After you have installed your digital certificate (digital certificate: Attachment for a file, macro project, or e-mail message that vouches for authenticity, provides secure encryption, or supplies a verifiable signature. To digitally sign macro projects, you must install a digital certificate.), you can sign files and macro projects.
You should sign macros only after your solution has been tested and is ready for distribution, because whenever code in a signed macro project is modified in any way, its digital signature is removed. However, if you have the proper digital certificate on your computer, the macro project will automatically be re-signed when saved. If you want to prevent users of your solution from accidentally modifying your macro project and invalidating your signature, lock the macro project before signing it. Your digital signature says only that you guarantee that this project is safe. It does not prove that you wrote the project. So locking your macro project doesn't prevent another user from replacing the digital signature with another signature. Corporate administrators might re-sign templates and add-ins so that they can control exactly what users may run on their computers.
If you create an add-in that adds code to a macro project, your code should determine if the project is digitally signed and notify the user of the consequences of modifying a signed project before continuing.
Where to get certificates
You can obtain a digital certificate from a commercial certification authority, such as VeriSign, Inc., or from your internal security administrator or IT professional. Or, you can create a digital signature yourself using the Selfcert.exe tool.
Note Because a digital certificate you create yourself isn't issued by a formal certification authority, macro projects signed by using such a certificate are referred to as self-signed projects.

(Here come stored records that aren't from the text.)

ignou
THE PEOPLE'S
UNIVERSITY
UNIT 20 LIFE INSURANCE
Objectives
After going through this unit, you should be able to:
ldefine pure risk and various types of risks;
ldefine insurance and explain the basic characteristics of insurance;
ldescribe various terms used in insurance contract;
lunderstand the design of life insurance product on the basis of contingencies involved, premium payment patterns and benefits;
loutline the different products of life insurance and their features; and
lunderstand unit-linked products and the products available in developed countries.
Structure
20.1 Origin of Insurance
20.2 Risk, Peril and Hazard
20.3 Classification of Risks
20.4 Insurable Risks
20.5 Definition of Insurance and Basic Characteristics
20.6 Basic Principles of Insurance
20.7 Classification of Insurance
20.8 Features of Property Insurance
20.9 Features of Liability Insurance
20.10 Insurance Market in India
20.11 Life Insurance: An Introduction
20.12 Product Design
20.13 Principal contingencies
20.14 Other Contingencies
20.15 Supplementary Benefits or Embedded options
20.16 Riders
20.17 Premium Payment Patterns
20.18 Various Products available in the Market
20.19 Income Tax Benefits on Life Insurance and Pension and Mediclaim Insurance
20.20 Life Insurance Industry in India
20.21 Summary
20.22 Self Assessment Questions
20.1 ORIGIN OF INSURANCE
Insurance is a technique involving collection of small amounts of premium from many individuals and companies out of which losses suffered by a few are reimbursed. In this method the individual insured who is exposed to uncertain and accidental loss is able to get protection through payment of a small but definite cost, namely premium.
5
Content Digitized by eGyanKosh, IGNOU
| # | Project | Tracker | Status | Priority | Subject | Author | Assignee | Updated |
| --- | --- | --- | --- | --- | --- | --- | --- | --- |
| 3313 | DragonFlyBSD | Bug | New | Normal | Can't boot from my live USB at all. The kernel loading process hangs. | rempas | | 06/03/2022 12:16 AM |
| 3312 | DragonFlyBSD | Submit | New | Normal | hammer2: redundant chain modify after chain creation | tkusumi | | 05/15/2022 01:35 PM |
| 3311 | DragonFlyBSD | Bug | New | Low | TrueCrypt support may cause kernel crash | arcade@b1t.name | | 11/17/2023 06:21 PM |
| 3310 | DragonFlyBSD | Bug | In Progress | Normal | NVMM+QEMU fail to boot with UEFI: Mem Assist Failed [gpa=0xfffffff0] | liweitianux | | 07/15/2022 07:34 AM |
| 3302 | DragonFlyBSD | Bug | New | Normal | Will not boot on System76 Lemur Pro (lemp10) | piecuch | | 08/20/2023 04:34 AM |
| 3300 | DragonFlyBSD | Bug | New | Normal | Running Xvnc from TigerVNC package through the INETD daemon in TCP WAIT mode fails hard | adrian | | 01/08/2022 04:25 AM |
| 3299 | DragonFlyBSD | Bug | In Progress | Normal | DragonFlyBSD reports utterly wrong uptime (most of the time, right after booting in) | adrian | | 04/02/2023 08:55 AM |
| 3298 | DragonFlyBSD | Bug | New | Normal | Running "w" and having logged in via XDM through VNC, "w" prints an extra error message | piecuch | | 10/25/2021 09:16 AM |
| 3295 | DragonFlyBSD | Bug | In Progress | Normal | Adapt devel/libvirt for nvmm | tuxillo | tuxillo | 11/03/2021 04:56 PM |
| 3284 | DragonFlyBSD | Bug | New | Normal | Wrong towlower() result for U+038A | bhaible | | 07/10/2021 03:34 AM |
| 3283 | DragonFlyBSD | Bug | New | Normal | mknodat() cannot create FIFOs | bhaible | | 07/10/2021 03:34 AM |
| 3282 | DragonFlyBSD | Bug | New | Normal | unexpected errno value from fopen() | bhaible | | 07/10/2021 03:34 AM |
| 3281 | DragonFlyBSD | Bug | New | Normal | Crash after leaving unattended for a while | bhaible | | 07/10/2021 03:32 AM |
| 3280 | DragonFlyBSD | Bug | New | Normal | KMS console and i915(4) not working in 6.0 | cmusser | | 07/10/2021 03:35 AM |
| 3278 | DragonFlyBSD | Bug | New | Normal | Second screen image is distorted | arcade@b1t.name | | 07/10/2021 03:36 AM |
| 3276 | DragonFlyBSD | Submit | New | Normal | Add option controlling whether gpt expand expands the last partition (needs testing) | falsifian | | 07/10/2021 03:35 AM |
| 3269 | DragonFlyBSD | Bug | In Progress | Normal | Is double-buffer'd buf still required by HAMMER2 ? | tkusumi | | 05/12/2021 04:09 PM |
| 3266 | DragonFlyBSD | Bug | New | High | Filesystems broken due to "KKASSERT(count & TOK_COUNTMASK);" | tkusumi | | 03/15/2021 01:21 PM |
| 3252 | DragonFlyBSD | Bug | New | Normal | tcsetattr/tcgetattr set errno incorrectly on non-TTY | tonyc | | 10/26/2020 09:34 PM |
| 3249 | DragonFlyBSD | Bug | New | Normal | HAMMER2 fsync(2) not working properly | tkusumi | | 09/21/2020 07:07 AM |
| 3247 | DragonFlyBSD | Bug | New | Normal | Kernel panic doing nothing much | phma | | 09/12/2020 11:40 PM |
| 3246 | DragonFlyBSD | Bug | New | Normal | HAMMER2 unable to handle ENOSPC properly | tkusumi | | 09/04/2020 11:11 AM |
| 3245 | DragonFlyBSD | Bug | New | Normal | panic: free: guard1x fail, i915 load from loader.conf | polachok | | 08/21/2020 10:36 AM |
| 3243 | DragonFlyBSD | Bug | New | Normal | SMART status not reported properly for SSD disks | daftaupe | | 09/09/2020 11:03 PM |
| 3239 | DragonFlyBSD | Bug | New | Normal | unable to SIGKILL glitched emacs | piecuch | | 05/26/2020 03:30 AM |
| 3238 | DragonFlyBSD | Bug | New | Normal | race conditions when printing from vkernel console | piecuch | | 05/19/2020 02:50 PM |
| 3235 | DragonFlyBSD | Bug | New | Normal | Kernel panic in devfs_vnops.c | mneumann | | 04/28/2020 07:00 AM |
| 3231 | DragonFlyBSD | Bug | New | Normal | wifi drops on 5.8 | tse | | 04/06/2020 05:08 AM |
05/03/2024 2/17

Depending on how Office digital-signature features are being used in your organization, you might be prevented from using such a certificate, and other users might not be able to run self-signed macros for security reasons.
Commercial certification authorities
To obtain a digital certificate from a commercial certification authority, such as VeriSign, Inc., you or your organization must submit an application to that authority.
Depending on your status as a developer, you should apply for a Class 2 or Class 3 digital certificate for software publishers:
- A Class 2 digital certificate is designed for people who publish software as individuals. This class of digital certificate provides assurance as to the identity of the individual publisher.
- A Class 3 digital certificate is designed for companies and other organizations that publish software. This class of digital certificate provides greater assurance as to the identity of the publishing organization. Class 3 digital certificates are designed to represent the level of assurance provided today by retail channels for software. An applicant for a Class 3 digital certificate must also meet a minimum financial stability level based on ratings from Dun & Bradstreet Financial Services.
When you receive your digital certificate, you are given instructions on how to install it on the computer you use to sign your Office solutions.
Internal certification authorities
Some organizations and corporations might have a security administrator or group act as their own certification authority and produce or distribute digital certificates by using tools such as Microsoft Certificate Server. Microsoft Certificate Server can function as a stand-alone certification authority or as part of an existing certification authority hierarchy. Depending on how Office digital-signature features are used in your organization, you might be able to sign macro projects by using a digital certificate from your organization's internal certification authority. Or you might need to have an administrator sign macro projects for you by using an approved certificate. For information about your organization's policy, contact your network administrator or IT department.